Il problema della pubblicazione parziale o totale dei dati apre un dibattito che mostra come siano due in realtà i fattori indissolubilmente legati fra loro, che muovono gli interessi dei ricercatori: soldi e prestigio. Nel caso della Celera infatti, ciò che lasciò più interdetta la comunità scientifica era stato il voler ottenere gli oneri economici e allo stesso tempo il prestigio di vedere pubblicato il proprio lavoro su una rivista d’importanza internazionale come Science. Di conseguenza molti membri del Progetto Genoma pubblico e diversi altri scienziati indipendenti organizzarono un movimento contrario a banche dati separate e private, con accesso limitato, scrivendo una lettera aperta alla rivista Science chiedendogli di non accettare la pubblicazione del lavoro con queste limitazioni, per non creare un precedente.

I finanziamenti privati sono necessari alla ricerca, questo però sottopone gli scienziati allo stress degli sponsor che premono per avere risultati concreti e in linea alle loro aspettative e sottopone la scienza a una riduzione della quantità di informazioni disponibili e quindi anche della qualità della ricerca per via della segretezza che spesso comporta la ricerca con capitale privato. È quasi normale allora immaginare che i dati vengano spesso ritoccati o “cucinanti” come si dice in gergo, per pubblicare il prima possibile e battere sul tempo i colleghi o per far contente le industrie farmaceutiche. Avviene anche nell ricerca pubblica. E alcune ricerche lo confermano: una piccola percentuale di ricercatori falsifica i dati, altri li aggiustano appena e una buona parte e consapevole che i colleghi compiono queste operazioni. Forse una maggior trasparenza dei dati, a partire da quelli grezzi, fino alla pubblicazione dei risultati può aiutare i ricercatori, che si trovano intrappolati in questo sistema.

Eppur qualcosa si muove. Come riporta Linkiesta, in Inghilterra il Reserch Council anglosassone, con un comunicato stampa dello scorso 16 giugno, stabilisce che tutto ciò che viene prodotto dai laboratori finanzianti con i soldi pubblici deve essere reso disponibile gratuitamente sul web, a libero accesso di chiunque voglia consultare i dati. Sulla scia del National Institutes of Health americani, che già da tempo prevedono l’accesso gratuito al lavoro a una anno di distanza dalla pubblicazione sulla rivista scelta dal gruppo di ricerca.

_COMPITI DA SVOLGERE:_
[A] Indichi tutti i nomi di aziende, progetti, enti e testate che compaiono nel brano sull'accesso ai dati della ricerca.
[B] Traduca in inglese la seguente frase del brano sull'accesso ai dati della ricerca: "Forse una maggior trasparenza dei dati, a partire da quelli grezzi, fino alla pubblicazione dei risultati può aiutare i ricercatori, che si trovano intrappolati in questo sistema."
[C] Riprenda il brano sull'accesso ai dati della ricerca, proseguendolo a partire dalla sua ultima frase.
L'elenco che segue non ha alcun ruolo nel lavoro richiesto.

_ELENCO ESTRATTO:_

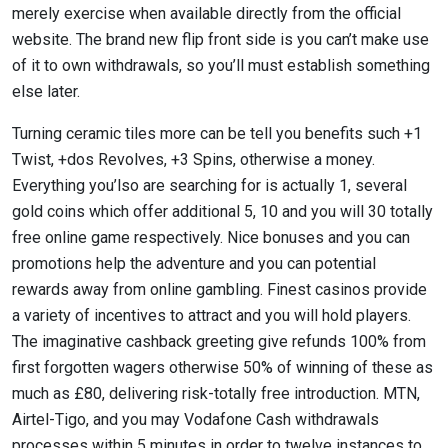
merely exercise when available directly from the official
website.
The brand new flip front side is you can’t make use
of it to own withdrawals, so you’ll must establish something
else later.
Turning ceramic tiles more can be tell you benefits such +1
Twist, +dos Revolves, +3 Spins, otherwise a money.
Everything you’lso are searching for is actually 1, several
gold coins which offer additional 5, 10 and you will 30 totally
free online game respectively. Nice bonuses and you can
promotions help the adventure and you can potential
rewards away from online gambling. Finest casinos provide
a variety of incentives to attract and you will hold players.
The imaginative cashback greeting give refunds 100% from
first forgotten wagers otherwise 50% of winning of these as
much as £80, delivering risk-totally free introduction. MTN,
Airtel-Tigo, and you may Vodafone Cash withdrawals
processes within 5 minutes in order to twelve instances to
* * *
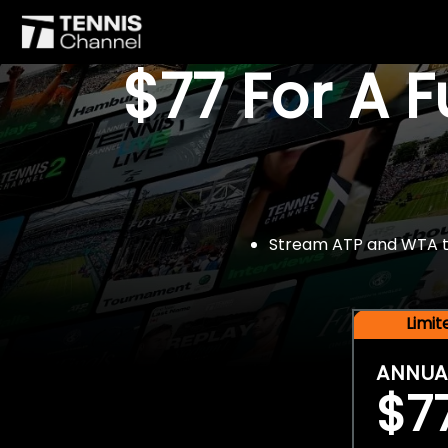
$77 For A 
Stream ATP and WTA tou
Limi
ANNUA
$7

_ELENCO DELLE RISPOSTE:_
[A] Celera; Progetto Genoma pubblico; Science; Linkiesta; Reserch Council; National Institutes of Health.

[B] Perhaps greater transparency of data, from the raw data all the way to the publication of results, could help researchers who find themselves trapped in this system.

[C]
Che si stia finalmente avvicinando il tempo dell’open access? Scienza e web 2.0 sono strettamente connessi, perché il mondo scientifico che da sempre si basa sulla comunicazione, oggi ha a disposizione una miriade di strumenti che il mondo digitale gli fornisce e che incrementano il dialogo, non solo tra gli scienziati ma anche fra gli utenti del web. «Negli ultimi anni sono esplose forme di pubblicazione dei dati scientifici che sfruttano le nuove tecnologie informatiche per mettere a disposizione di chiunque, in modo rapido, comodo e gratuito, i risultati delle ricerche» scrive Alessandro Delfanti in un editoriale su Jcom «Le riviste scientifiche e gli archivi open access sono indispensabili per la scienza collaborativa on line, e i dati che contengono costituiscono il materiale grezzo sul quale si fonda quella che alcuni chiamano “scienza 2.0”».

L’uso del web con tutti i suoi strumenti, come pure podcat e blog, permettono finalmente di avvicinarci a quella che viene definita una “scienza aperta” in cui chiunque ha il libero accesso ai dati e alla conoscenza, e può contribuire alla produzione del sapere scientifico. Al contrario di quella “ chiusa” che invece limita l’accesso solo a pochi eletti e proprio per questo può a volte essere colpevole di frodi o poca trasparenza dei dati. Le riviste open access del gruppo Public Library of Science, con PlosOne sono già un primo esempio di scienza pubblica e indipendente in cui è la stessa comunità scientifica ad eseguire la revisione dei lavori scientifici con una sorta di “open peer review”, dove «gli scienziati possono commentare, correggere e discutere il lavoro dei colleghi, dando vita a un processo di rielaborazione continua degli articoli pubblicati».